[Document segment]:
----
Saturday, June 29, 2013

admit that the waters around you have grown

In Denmark they are building additional bicycle infrastructure so that people further out from the cities can bicycle in to work on bicycle "super-highways."  According to the Danish**, this is going to have the result of reducing pollution and reducing health costs because the Danes will be more driving less and be more attractive and fit than ever before.  More Americans are riding their bicycles also, but since our infra sucks ass, any health costs we recover from healthier bicycling Americans will be balanced by the health costs incurred when the SUVs and pick-up trucks and whatever drive over the bicyclists.  Usually I'm just happy for whatever state or country gets good bicycling infastructure but this is so good that I admit to a certain amount of unattractive jealousy.

How serious are Americans about their bicycles?  Not very serious.  Do they take their cars seriously?  Hell yes.  Just ask Florida where driving on the beach is a cherished tradition.  Of course the rules state that you can't drive any faster on the beach than 10mph but this hasn't stopped the police from driving over people sleeping on the beach.  I guess she fell asleep in the middle of the road?  I mean beach?  Not sure what happened here but where I come from, swimming and then sleeping on the beach (for 20 minutes!  o the humanity!) is not a reason to be run over.

Ok so a woman carelessly fell asleep on the beach but we don't have any fatalities so everything is ok.  Except it's not.  Two small children were killed in the space of four months on one beach alone.  Umm, wow.  It's the sort of thing that might make the Danes reconsider their car infra but the locals are unsympathetic.  “The parents should have been watching him,” said Ms. Fletcher, the mother of a 6-year-old. “It was high tide; the beach was packed. It’s like crossing the street.”

Meanwhile, over at Georgia Tech, the brainy people are looking at the soaring rate of bicycle accidents and investigating if it might be possible to lower bicycle deaths.  Note the damn Danes, who I am starting to hate, are well past lowering bicycle deaths.  They're on to how to get bicyclists to work in ever faster and ever sexier style.  Here we're still wondering about how to reduce (not eliminate, one must be reasonable) bicyclist deaths.  How do bicyclists die?  Hmmm.  Hmmm.  Pro-tip:  bicyclists are killed by cars.  Put the cars where they can't smear the bicyclists and you'll reduce bicycle death.  There.  Fixed that for you.
----
[Data listing]:
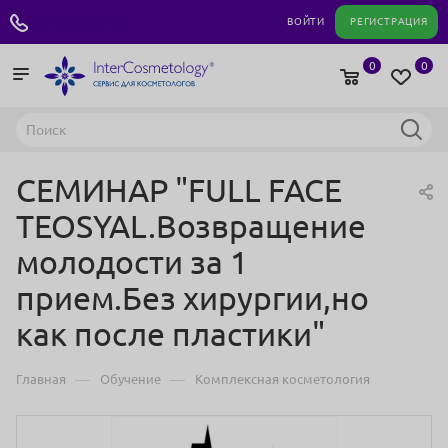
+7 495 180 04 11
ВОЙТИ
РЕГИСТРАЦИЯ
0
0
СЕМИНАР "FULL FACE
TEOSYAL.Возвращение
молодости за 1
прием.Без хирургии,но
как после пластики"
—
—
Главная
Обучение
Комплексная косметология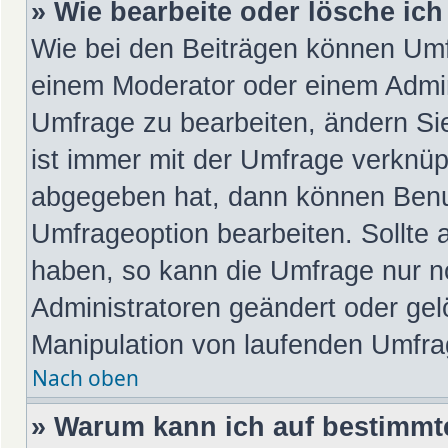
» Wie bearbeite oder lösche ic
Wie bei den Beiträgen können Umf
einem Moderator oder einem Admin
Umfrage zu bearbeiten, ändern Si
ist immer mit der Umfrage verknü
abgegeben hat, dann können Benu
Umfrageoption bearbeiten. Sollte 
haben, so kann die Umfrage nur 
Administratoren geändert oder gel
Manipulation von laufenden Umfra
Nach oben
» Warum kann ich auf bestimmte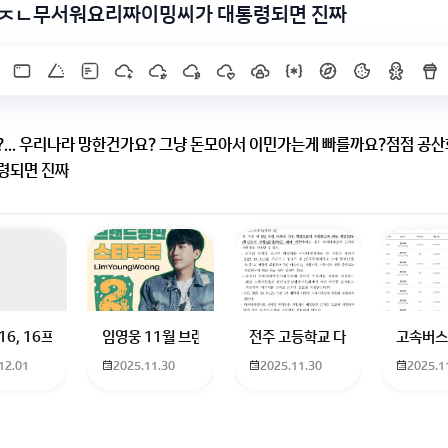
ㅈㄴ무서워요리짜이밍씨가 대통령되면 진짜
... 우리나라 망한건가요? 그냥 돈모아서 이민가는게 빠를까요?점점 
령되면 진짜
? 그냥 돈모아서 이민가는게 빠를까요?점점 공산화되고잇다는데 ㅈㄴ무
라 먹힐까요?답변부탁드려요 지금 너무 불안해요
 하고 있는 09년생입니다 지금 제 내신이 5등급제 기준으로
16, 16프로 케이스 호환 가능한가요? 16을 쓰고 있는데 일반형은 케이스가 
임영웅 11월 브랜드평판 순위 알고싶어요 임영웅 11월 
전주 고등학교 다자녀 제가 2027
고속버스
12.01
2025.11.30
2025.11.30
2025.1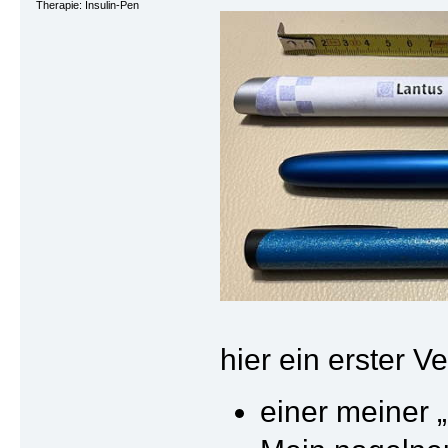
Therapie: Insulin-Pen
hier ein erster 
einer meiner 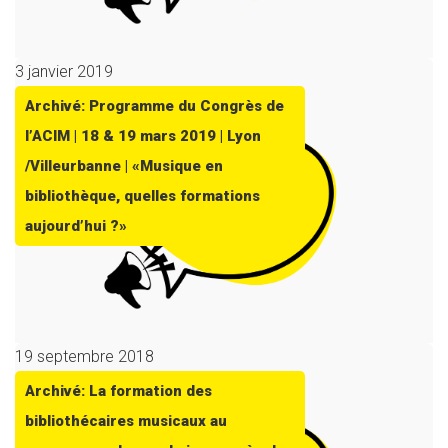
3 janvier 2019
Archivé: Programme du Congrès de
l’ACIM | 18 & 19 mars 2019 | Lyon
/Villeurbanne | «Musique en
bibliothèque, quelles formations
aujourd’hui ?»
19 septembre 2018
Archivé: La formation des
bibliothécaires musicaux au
----
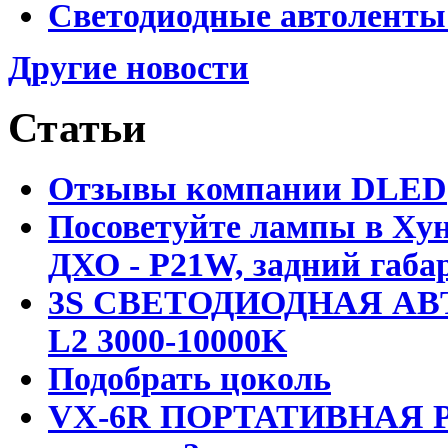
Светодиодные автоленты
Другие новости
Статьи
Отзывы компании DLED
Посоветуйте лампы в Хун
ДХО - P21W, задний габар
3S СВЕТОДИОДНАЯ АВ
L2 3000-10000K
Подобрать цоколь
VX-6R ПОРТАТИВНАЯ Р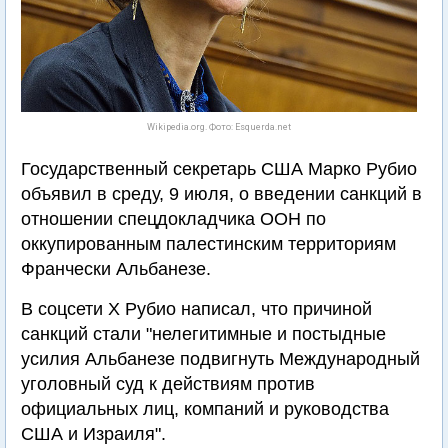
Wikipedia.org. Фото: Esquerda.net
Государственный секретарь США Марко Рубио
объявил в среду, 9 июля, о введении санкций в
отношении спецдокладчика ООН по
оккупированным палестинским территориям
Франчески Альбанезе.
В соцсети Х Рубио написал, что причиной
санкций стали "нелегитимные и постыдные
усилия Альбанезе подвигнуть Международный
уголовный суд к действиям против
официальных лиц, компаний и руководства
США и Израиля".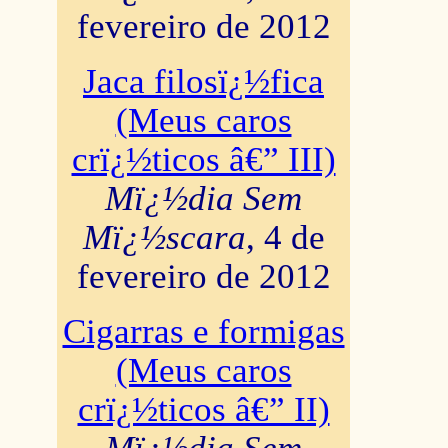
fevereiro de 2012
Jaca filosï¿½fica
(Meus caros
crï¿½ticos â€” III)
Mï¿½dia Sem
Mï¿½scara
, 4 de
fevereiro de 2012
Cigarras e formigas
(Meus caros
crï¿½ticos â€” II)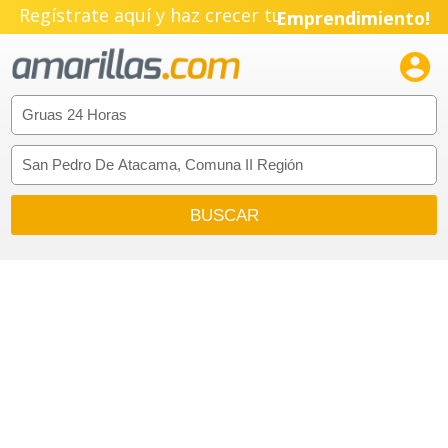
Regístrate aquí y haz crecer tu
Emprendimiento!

----
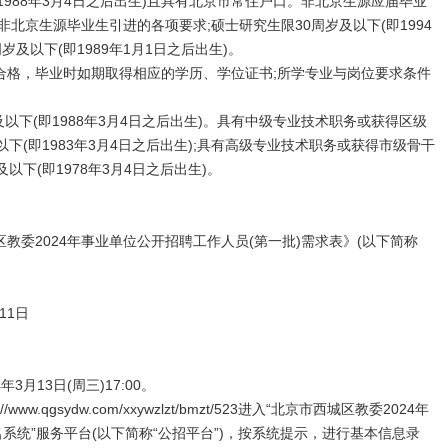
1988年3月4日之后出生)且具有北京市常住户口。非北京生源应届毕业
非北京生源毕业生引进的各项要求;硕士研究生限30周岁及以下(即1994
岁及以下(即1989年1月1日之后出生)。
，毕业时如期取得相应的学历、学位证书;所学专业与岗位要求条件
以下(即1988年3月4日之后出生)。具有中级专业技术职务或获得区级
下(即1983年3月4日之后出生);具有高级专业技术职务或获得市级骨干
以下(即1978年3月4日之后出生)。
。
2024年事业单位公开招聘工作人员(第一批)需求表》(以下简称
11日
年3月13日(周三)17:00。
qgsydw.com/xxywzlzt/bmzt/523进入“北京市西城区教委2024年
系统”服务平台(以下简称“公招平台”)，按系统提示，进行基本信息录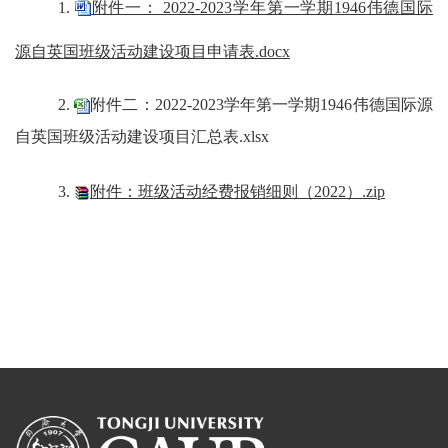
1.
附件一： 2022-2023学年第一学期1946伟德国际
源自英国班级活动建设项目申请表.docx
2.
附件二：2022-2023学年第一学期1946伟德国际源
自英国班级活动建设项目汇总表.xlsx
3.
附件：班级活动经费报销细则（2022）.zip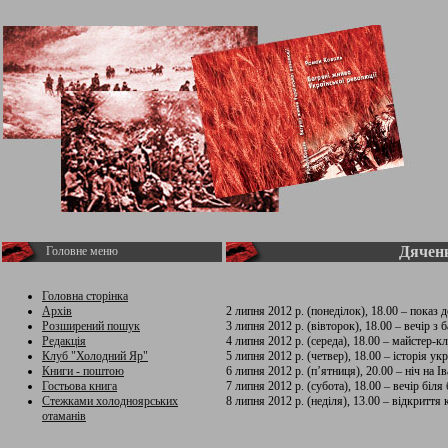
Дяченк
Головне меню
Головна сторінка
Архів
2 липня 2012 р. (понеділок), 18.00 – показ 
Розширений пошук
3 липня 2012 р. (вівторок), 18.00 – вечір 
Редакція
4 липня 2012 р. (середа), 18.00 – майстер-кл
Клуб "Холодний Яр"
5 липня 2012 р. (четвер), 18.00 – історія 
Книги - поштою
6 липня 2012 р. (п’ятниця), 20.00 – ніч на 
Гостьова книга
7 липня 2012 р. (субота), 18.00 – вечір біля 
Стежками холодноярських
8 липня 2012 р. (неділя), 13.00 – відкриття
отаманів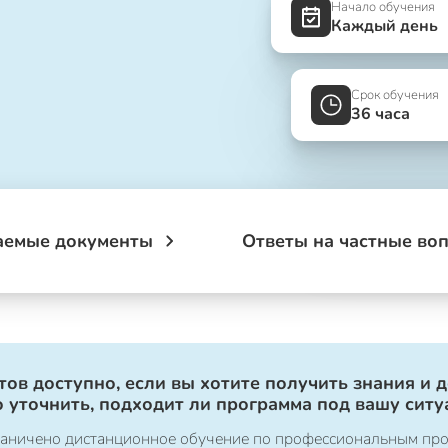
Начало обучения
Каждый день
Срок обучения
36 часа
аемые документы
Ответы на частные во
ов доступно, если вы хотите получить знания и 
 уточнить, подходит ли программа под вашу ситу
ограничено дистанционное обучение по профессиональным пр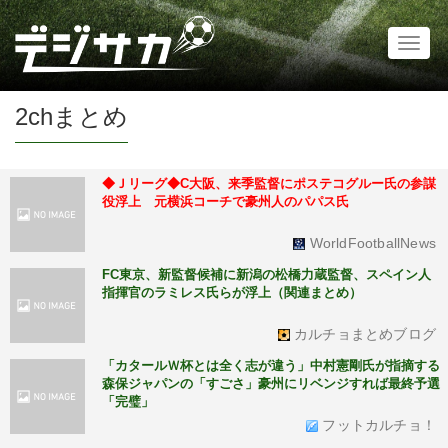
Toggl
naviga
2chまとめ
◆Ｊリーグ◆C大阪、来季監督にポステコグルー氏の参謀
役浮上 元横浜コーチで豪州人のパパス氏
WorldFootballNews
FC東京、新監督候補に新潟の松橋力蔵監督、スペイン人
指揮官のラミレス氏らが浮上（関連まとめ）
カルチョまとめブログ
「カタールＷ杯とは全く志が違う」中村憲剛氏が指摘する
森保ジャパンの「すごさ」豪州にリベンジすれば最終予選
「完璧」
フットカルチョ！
----
[Your objective]: Continue the blog post about bicycle infrastructure in Denmark and the United States, picking up after its final sentence.

[Final answer]:
Which brings me to my wandering point.  Over in San Francisco they are looking at the level of congestion and pollution and planning additional cycling lanes to encourage bicyclists and commuter taxes to discourage cars commuting into the city.  Cambridge, MA was recently rated a gold level bicycling community despite protestations from Margie that there was no room for bicyclists on Massachusetts roads.  Meanwhile there is rioting in the streets of NYC because of the sheer gall demonstrated by the installation of city bicycle racks on various strategic corners.  This one continues to surprise me because the complaining is fresh and unusual.  Instead of hating on the CitiBikes because bicyclists are a threat to old people and children, instead of hating on bicycles because people "bow right through those red lights" instead of any of that the source of the hate is...the racks are not attractive.  The lovely city of New York has been defiled by these blue bicycles and their racks.  I don't mean to harsh unfairly but in a city where the homeless people poop on the sidewalks and in the parks it's difficult to see how a blue bicycle could be an eyesore.

Wow.  I still didn't get to the point.  Sorry.  Long week and all that.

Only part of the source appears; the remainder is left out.